*TASK DESCRIPTION*:
Transcribe word for word the passage of the reader comments below on whether Kendra should have another child, starting with "GROW UP Kendra!!!!" and going on through "Kendra, Go Kendra!!!".

*SELECTED EXTRACT*:
===

Kendra has a lovely family, and may end up saying “one’s enough”, which is fine. It is enough for many people I have known, and it should be okay with the rest of us. It’s called choice, and we all have it. They have a precious child in Hank 4, he may be all they ever need or want. And I also believe both parents should be ready and really want a child before they deliberately have one. JMO.

Romy on

She seems to barely like big Hank these days when you watch Kendra on top. She seems very into herself, and not as into him now that he’s not an NFL player. Maybe that’s just my perception, but she sure does not seem loving and supportive unless she needs something.

Rachel on

I don’t think your ever truly “ready”. I struggled for a while with the decision to have another one. Now I’m expecting and I can’t wait to meet my new baby.

Maria on

I haven’t seen this season of her show yet- when and what channel? She is okay but I think big Hank is a babe and a sweetheart so I will watch to see him! So anyway- my husband and I have one 2 yr old little boy- and we think pretty likely we will keep him as an only child. I get pangs for sure- every month really, of wanting to create another life. But the work of it turns me away from doing it. I like having time to spend with my husband and alone- and to be able to give our son the best of everything we can. I may regret some day not having another but I know so many parents with more than one who are so much more overwhelmed with parenting than we are with our 2 adults to one child ratio. They feel like they can’t ever give their kids full attention as it is divided. Of course one of my siblings has 5 kids and loves that so to each their own but I think a mom dad and one child can make for a lovely and compete family.

Zelda on

My husband and I have a toddler son and are only planning one. The truth is I don’t miss the baby days, but he was a very difficult infant (major colic, horrible sleeping)….he has turned into such an easygoing toddler and we enjoy him so much, but neither one of us misses the infant stage one bit and we like our little family of three.

It’s just our style. Everyone is different and IMO each couple has to decide how many kids to have (or if they want any at all). We’ve gotten a lot of flack about our choice to only have one…like, “How can you do that to your child?” kind of deal. MYOB!!!

stacey on

kendra, DON”T have any more kids. You’re alreadyb wanting to push the little boy you have out the door by sending him to school at 2 years old, and now you are cringing at the sight of a newborn. You’re really not the motherly type, ya think????????

Sandy on

GROW UP Kendra!!!! So it’s still all about you??? Maybe Hank would like someone to play with when your out partying and shaking your thang! Selfish indeed.

blessedwithboys on

I think if you aren’t ready yet, or just know you are happy with one and done, then it’s very mature to decide to hold off. Too many people reproduce without forethought. I think Mrs. Baskett is very smart! Go Kendra, Go Kendra!!!

===

*DATA SHOWN*:
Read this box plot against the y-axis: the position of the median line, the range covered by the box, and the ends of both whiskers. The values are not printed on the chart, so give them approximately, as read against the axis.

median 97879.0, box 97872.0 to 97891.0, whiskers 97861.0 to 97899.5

===

*TASK OUTPUT*:
GROW UP Kendra!!!! So it’s still all about you??? Maybe Hank would like someone to play with when your out partying and shaking your thang! Selfish indeed.

blessedwithboys on

I think if you aren’t ready yet, or just know you are happy with one and done, then it’s very mature to decide to hold off. Too many people reproduce without forethought. I think Mrs. Baskett is very smart! Go Kendra, Go Kendra!!!